Today I read a paper titled “Creating Simplified 3D Models with High Quality Textures”
Initial thoughts: More Kinect research. It’s a fun little toy, and hooking up multiple Kinects together gives me a full 360 degree scanning system with very little occlusion. Have been integrating the Kinect scanners in to some Hololens AR experiments where I process the Kinect data off-board on a workstation, then feed that to the Hololens via a dedicated data server so that I can overlay a transformational image on to the user’s body. Think of it like being able to see yourself wearing an IronMan suit, or that scene in BladeRunner 2049 where the digital waifu overlays herself with the human sex worker for a weird Replicant, hologram, human three way.
Combining the ideas from this paper, with the observer motion predictive ideas from another Kinect paper I am working through opens up a huge opportunity to “body match” the hologram that the HoloLens is displaying with the human user. It is going to take some work, but I think I am on to something here.

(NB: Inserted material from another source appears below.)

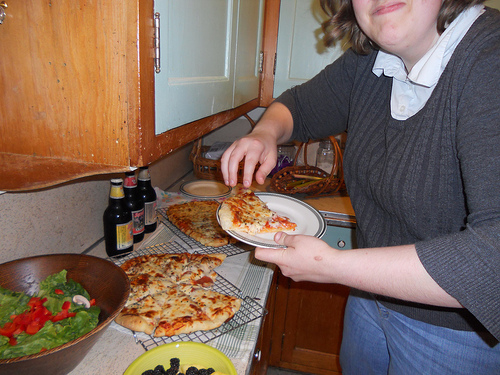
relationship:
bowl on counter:
[121, 342, 240, 372] [66, 168, 358, 373]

This paper is sort of tangentially related because what I am trying to do is scan (without a lot of noise) the user, get high resolution, non-occluded data, process it on a “lots of cores” workstation with a couple of high-end GPUs, and then feed that pre-processed model data in to the HoloLens for real-time holographic overlay and real-time model distortion of the user. Basically, I am making a “digital fat suit/fun house mirror” that mimics the human as they move around.
The abstract is:
This paper presents an extension to the KinectFusion algorithm which allows creating simplified 3D models with high quality RGB textures.

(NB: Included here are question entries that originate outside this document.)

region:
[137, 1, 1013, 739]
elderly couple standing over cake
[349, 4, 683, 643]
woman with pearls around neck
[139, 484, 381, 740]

This is achieved through (i) creating model textures using images from an HD RGB camera that is calibrated with Kinect depth camera, (ii) using a modified scheme to update model textures in an asymmetrical colour volume that contains a higher number of voxels than that of the geometry volume, (iii) simplifying dense polygon mesh model using quadric-based mesh decimation algorithm, and (iv) creating and mapping 2D textures to every polygon in the output 3D model.

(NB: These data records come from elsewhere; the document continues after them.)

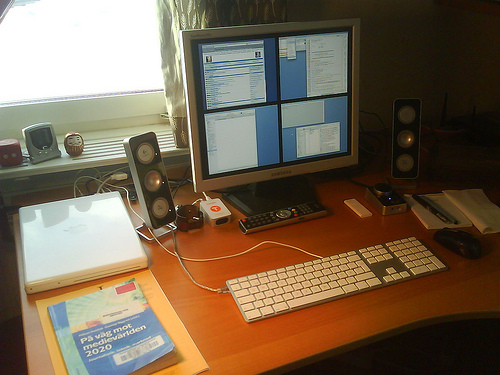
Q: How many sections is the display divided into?
A: Four.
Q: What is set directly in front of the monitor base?
A: Remote control.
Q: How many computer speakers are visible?
A: Two.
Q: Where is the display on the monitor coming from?
A: A laptop.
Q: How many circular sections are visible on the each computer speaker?
A: Three.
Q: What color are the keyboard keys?
A: White.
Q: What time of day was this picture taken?
A: Daytime.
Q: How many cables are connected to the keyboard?
A: Two.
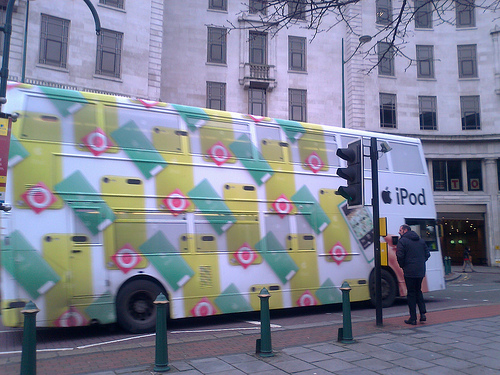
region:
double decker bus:
[8, 84, 444, 329]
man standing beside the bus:
[391, 219, 438, 327]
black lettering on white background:
[395, 184, 430, 212]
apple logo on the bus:
[377, 184, 393, 204]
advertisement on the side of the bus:
[9, 96, 371, 313]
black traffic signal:
[336, 142, 359, 202]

The proposed method is implemented in real-time by means of GPU parallel processing.
Visualization via ray casting of both geometry and colour volumes provides users with a real-time feedback of the currently scanned 3D model.
Experimental results show that the proposed method is capable of keeping the model texture quality even for a heavily decimated model and that, when reconstructing small objects, photorealistic RGB textures can still be reconstructed.